Monday, 6 February 2012

It Has Been Atleast a Week

He doesn't say things to make me happy, he says things that make me happy. There's a big difference, even though it's just one small word that makes that difference. It's like something else we say, which is, 'I like you.' I'm not saying that it's a bad thing to say 'I love you', because it certainly isn't. But it's not like you have to say it just because you feel that it'll make the other person feel happy.
We also discussed something else. What's the difference between, 'I want you' and 'I need you.' Although, I guess needing someone is a bit more sincere and dramatic, and just puts everything into a big empty space. That big empty space is filled with words that you might or might not say when in a relationship such as, 'I love you', 'I need you'... For most people, that space is getting emptier and emptier, and there is almost nothing in there because a lot of couples rush through relationships like it was the end of the world or something.

Not only words, but actions. Day one you're kissing, even snogging the faces off of each other for some people. I wouldn't really know with Devin, because it's physically impossible at the moment (at the moment). But when we meet for the first time, on the first day, even the first hour... What would we do?
I'm assuming that by the time that we actually meet each other face to face for the first time, we will have been in a relationship for a year at minimum. Who knows if it'll last that long.
And also, no, I'm not being all pessimistic by saying 'I don't know if this will last over a year' but you can't tell what will happen. Right now, in the moment, we have an amazing relationship, and some might even argue that once you start thinking negatively about your relationship then it's going to start going downhill. Well they're wrong, I'm just stating the truth. And the truth is, just like Devin once told me... Anything can happen.

What will happen on the first night? Think about it...

There's a fine line between certain words you say to people. A lot of people worry about what to say to their partner, whether it's allowed or if the other person would be too upset. Then there are others who speak without thinking what they're about to say. There are even more people who don't know how to balance all of that crap in the middle. I personally think that Devin and I are in the middle... Most of the time... If we want to talk about something, he is the one that usually brings it up about a week after I start thinking about it. This isn't bad, I guess, because I'm not one to fuss over thoughts because I get on with it. But if he brings it up, I will tell him that I've been thinking about it. We don't hide anything from each other... There's nothing to hide, and should be nothing to hide, in a relationship (That's why it's called a 'couple' - Meaning two).

Then again, me being me, I'm going to go back on everything that I just said. Even though we don't say 'I love you' etc etc, we do things that are above 'I love you' in the relationship level - Depending on what kind of person you are or what kind of relationship you're in. He'll know what this means, and I know that we've discussed it before, but we came to a decision that it was fine (which it probably shouldn't be, because it defies all of the 'rules' we have... Want for a better word).

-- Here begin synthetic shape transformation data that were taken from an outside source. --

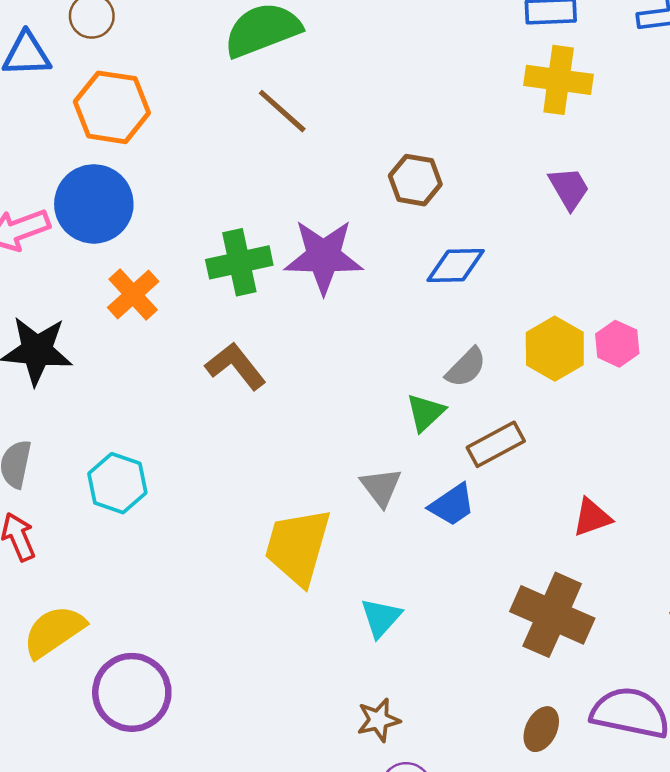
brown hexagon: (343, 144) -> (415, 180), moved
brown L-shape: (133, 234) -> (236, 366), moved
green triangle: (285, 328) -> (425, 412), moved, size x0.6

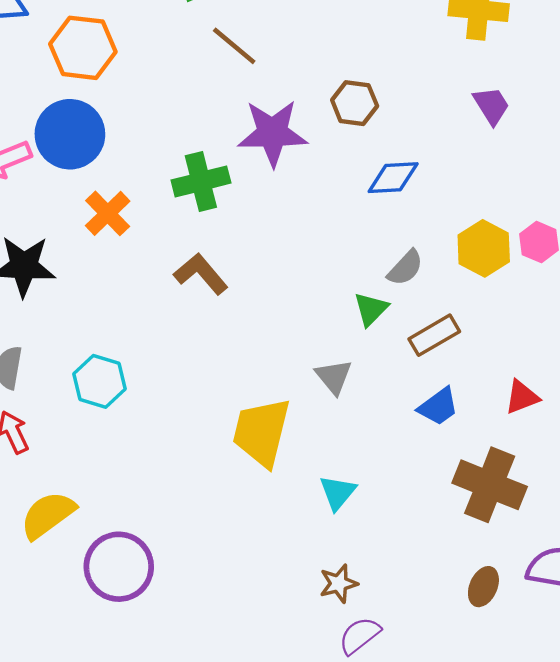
purple star: (324, 257) -> (273, 133), moved
blue trapezoid: (452, 505) -> (438, 407), moved

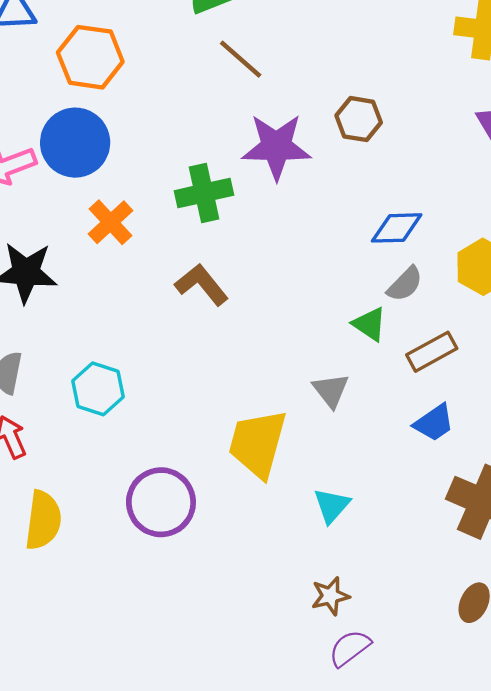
blue diamond: (393, 178) -> (397, 228), moved
green triangle: (371, 309) -> (369, 324), turned -42
yellow semicircle: (48, 515) -> (43, 520), turned 132
purple circle: (119, 567) -> (161, 502), moved

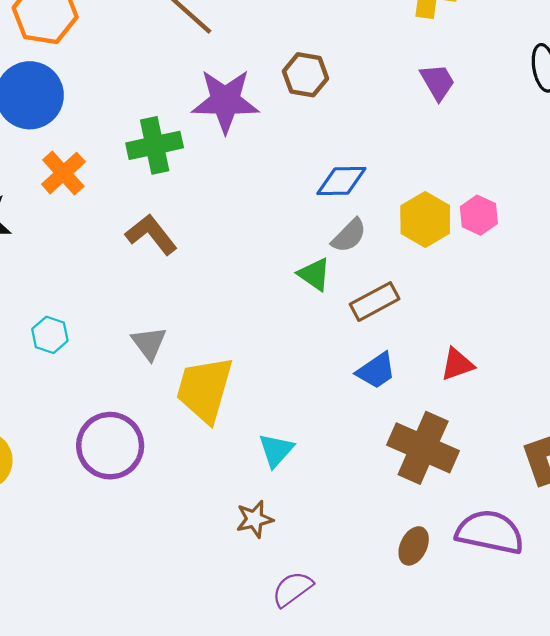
cyan hexagon: (98, 389) -> (50, 335), size x0.7
gray triangle: (331, 390) -> (149, 343), moved
brown star: (330, 596) -> (255, 519), moved

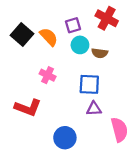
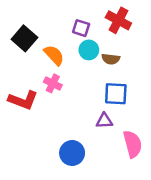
purple square: (73, 25) -> (81, 28), turned 35
orange semicircle: (49, 37) -> (54, 55), moved
blue square: (89, 84) -> (116, 94), moved
red L-shape: (28, 108) -> (23, 100), moved

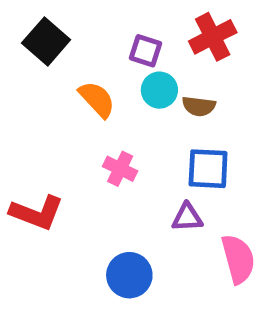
red cross: (118, 20) -> (213, 37), turned 35
black square: (24, 38) -> (46, 41), moved
pink cross: (53, 83) -> (120, 169), moved
red L-shape: (23, 100) -> (37, 213), moved

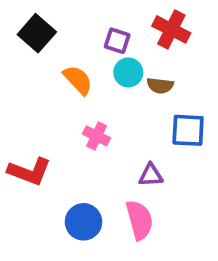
red cross: (213, 37) -> (171, 29), turned -36
blue square: (208, 169) -> (188, 130), moved
pink semicircle: (238, 259) -> (140, 220), moved
blue circle: (129, 275) -> (83, 222), moved

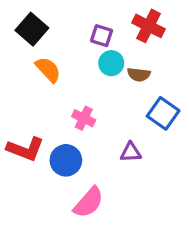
orange semicircle: (78, 80) -> (48, 70), moved
blue square: (188, 130) -> (163, 113), turned 32
pink semicircle: (140, 220) -> (89, 202), moved, turned 56
blue circle: (83, 222) -> (66, 160), moved

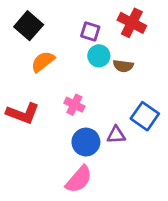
orange semicircle: (48, 70) -> (43, 62), turned -85
blue square: (163, 113) -> (145, 116), moved
red L-shape: (25, 149) -> (23, 113), moved
blue circle: (66, 160) -> (86, 142), moved

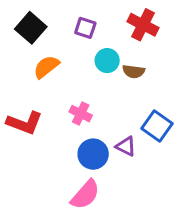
purple square: (90, 31) -> (85, 28), moved
purple triangle: (116, 135) -> (126, 146), turned 30

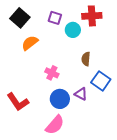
red cross: (143, 25) -> (92, 16), turned -30
cyan circle: (107, 61) -> (73, 30), moved
brown semicircle: (134, 71) -> (86, 59), moved, turned 88
red L-shape: (25, 123) -> (18, 102), moved, turned 35

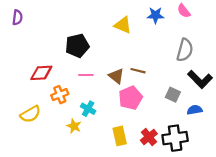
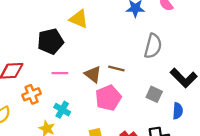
yellow triangle: (123, 25) -> (79, 19), moved
gray semicircle: (185, 50) -> (153, 46), moved
blue semicircle: (195, 110) -> (178, 111), turned 104

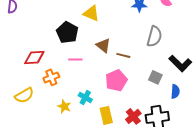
black pentagon: (50, 41) -> (67, 32), turned -30
brown triangle: (93, 74) -> (103, 45), moved
cyan cross: (62, 110) -> (85, 97), moved

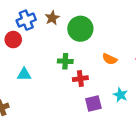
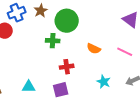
green cross: (65, 61) -> (53, 41), moved
cyan triangle: (24, 74) -> (29, 87), moved
purple square: (93, 103) -> (61, 90), moved

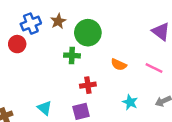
cyan triangle: (29, 87) -> (45, 108), turned 40

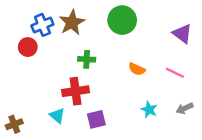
brown star: (58, 21) -> (72, 23), size x1.5
green circle: (88, 33) -> (122, 20), moved
red cross: (88, 85) -> (76, 91), moved, size x1.5

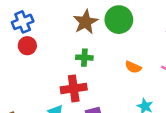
brown star: (72, 23) -> (86, 22), moved
blue cross: (42, 25) -> (23, 22), moved

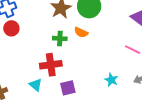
orange semicircle: (133, 67) -> (81, 32), moved

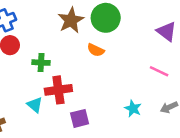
green cross: (60, 38) -> (41, 63), moved
cyan triangle: (36, 85) -> (35, 105), moved

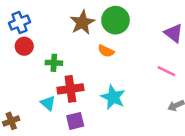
cyan star: (133, 109) -> (113, 97), moved, size x1.5
purple square: (80, 118) -> (75, 121), moved

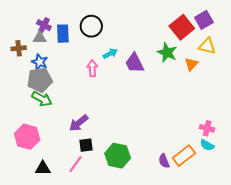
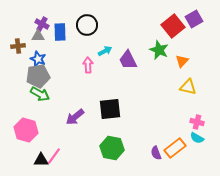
yellow triangle: (207, 46) -> (188, 87), moved
black square: (86, 145) -> (110, 109), moved, size x1.6
pink line: (75, 164) -> (54, 156), moved

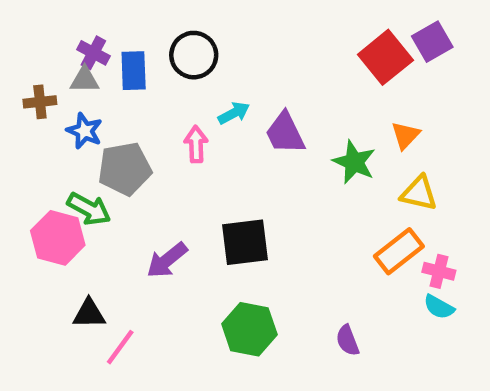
green star: (159, 50) -> (354, 162), moved
gray pentagon: (38, 76) -> (125, 169), moved
pink hexagon: (26, 130) -> (58, 238), moved
orange rectangle: (175, 148) -> (399, 251), moved
black triangle: (41, 160) -> (89, 314), moved

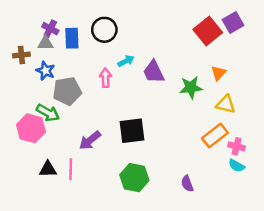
green star: (354, 162) -> (191, 87), turned -30
pink line: (120, 347) -> (71, 169), moved, turned -35

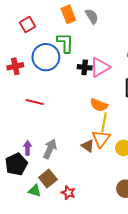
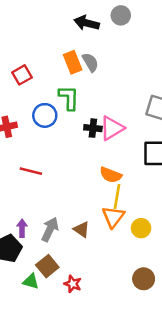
gray semicircle: (92, 16) -> (90, 62), moved
blue circle: (46, 57) -> (45, 115), size x0.7
brown triangle: (88, 146) -> (82, 229), moved

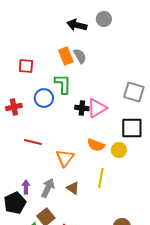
red square: (22, 75) -> (26, 66), turned 35
yellow line: (117, 196) -> (101, 178), moved
orange triangle: (113, 217) -> (65, 158), moved
yellow circle: (141, 228) -> (119, 150), moved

In other words I'm just contradicting everything that I'm saying. Why are you listening to my life lessons anyway? Of course they're of use, and you should consider ALL of them, but who goes around purposefully trying to be a better person? If you're purposefully trying to be a better person then nothing is going to be better for you. Having a better life comes with experience, belief, time, and fuck-knows... Experience mostly.

That's what life is about. Getting hit on the head and getting back up thinking that you're not going to get hit again. Will you get hit again? Fuck knows, this post is just one huge tangent.